Saturday, May 26, 2012

How to define poor and poverty?

How do you define poverty and whether someone is "impoverished"? Someone asked me this question and i had a surprisingly hard time doing it. My problem is that i reject the numbers-based definition of poverty.

The U.S. government defines poverty based on someone's income and (to a lesser extent) how much stuff they have.  Being that governments need concrete rules for their bureaucracy, this makes sense.  If you make less than 'X' then you are poor.  No thinking or judgement required.  The problem i have with this approach is that it lumps people together without thinking.

A college student might not be making a lot of money, but I wouldn't necessarily call them impoverished.  Quite the contrary, I would call them privileged for the opportunity even if their income is low during their study.  We might also capture someone who has temporarily lost their job.  They might lose much of their income for a year, but with a little hard work and a little luck, they'll find a job and start rebuilding their nest egg.  They may temporarily need government assistance to get them through, but again, I wouldn't call that impoverished(Granted, I might call it stressful, awful, and wouldn't wish the situation on anyone).  Finally, even wealthy businessmen can declare bankruptcy and lose most of their fortune.  For a brief period they may technically qualify for government assistance, but with the help of a vast network of business contacts and established relationships, they can quickly rebuild their fortune.  So, again, I wouldn't call that person "impoverished".  It's because of these exceptions that I think "poverty" needs a better definition.  Something that can better explain the picture most of us have when we hear the word poverty.

Another class of definitions for poverty describes how well someone's basic needs are being met.  For instance, poverty is a lack of  shelter, food, etc...  This is better, but runs into some problems.
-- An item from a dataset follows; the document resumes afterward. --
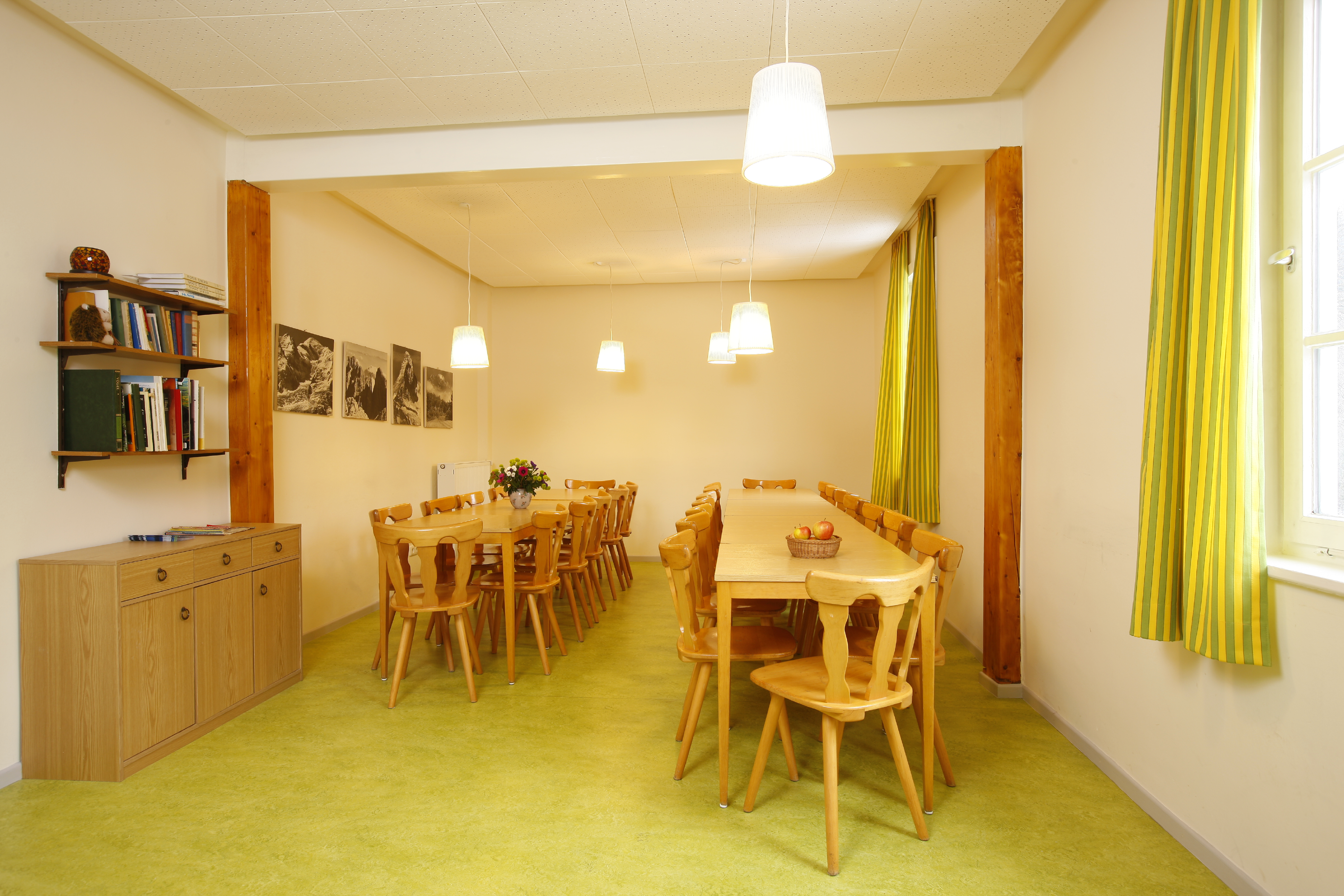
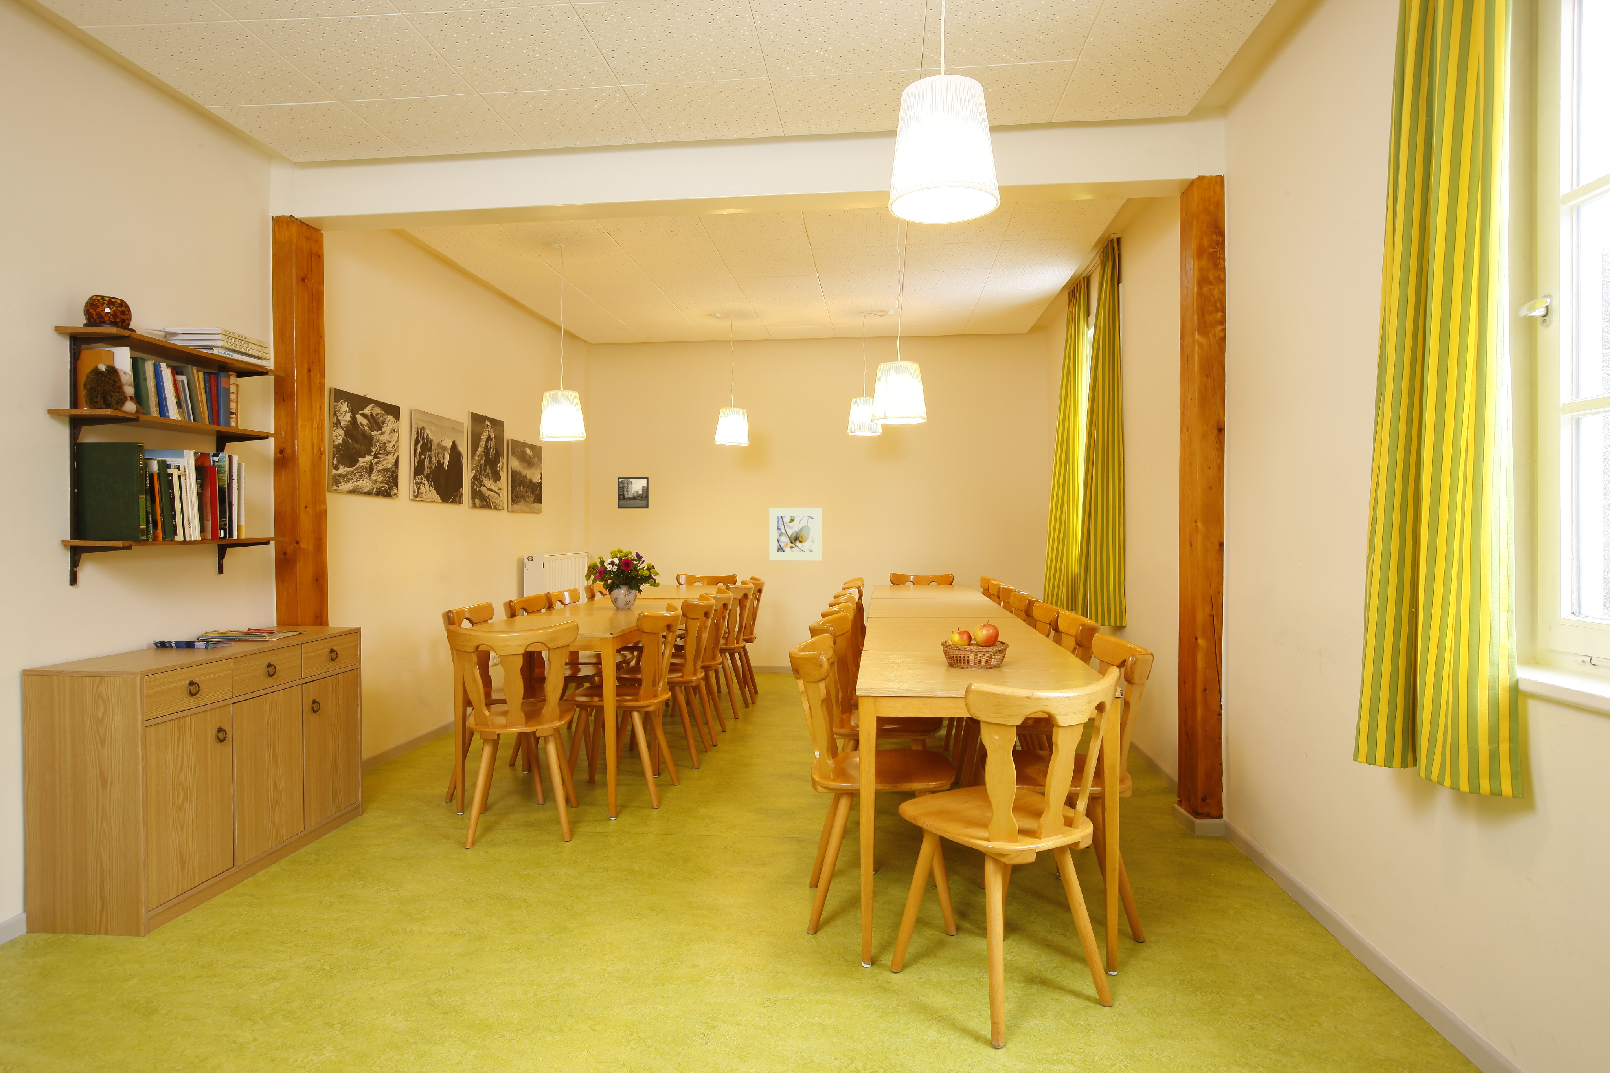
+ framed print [617,477,649,509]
First, how does one decide what items one should lack to be thought of as impoverished?  We can start with food, but what if someone has food, but no shelter.  A man living under a bridge might have all the food he needs from a nearby church, but that won't keep him warm at night.  So we add in shelter.  Well, what about health care?  Food and shelter is nice, but you're still suffering if you have tuberculosis and can't get the medicine you need.  Then, what about transportation?  What good are all those things if you can't get to wherever they are?  Now you can see the problem with this.  To get a full definition would require an exhaustive list and there would still probably be a form of poverty left out.

Here's another problem with this second definition.  Where the first definition might describe people as impoverished who really aren't, this has the opposite problem.  I think it doesn't necessarily capture everyone who is impoverished.  I think trying to define poverty by listing the things that poor people lacks is that your list is actually describing the manifestations of poverty, not necessarily the condition.  That brings me to the U.N. definition of poverty from 1998.

Fundamentally, poverty is a denial of choices and opportunities, a violation of human dignity. It means lack of basic capacity to participate effectively in society...
I think this was one of the best definitions of poverty I've ever found.  Lacking some income is not the problem for the impoverished, it is a denial of opportunities and choices that everyone else has.

Using this definition of poverty, one can easily explain why things like poverty and social justice matters.  Denying someone the opportunity or ability to participate in society and advance themselves is violence.  Just because nobody is holding a gun or knife to someone doesn't mean that a person cannot be harmed.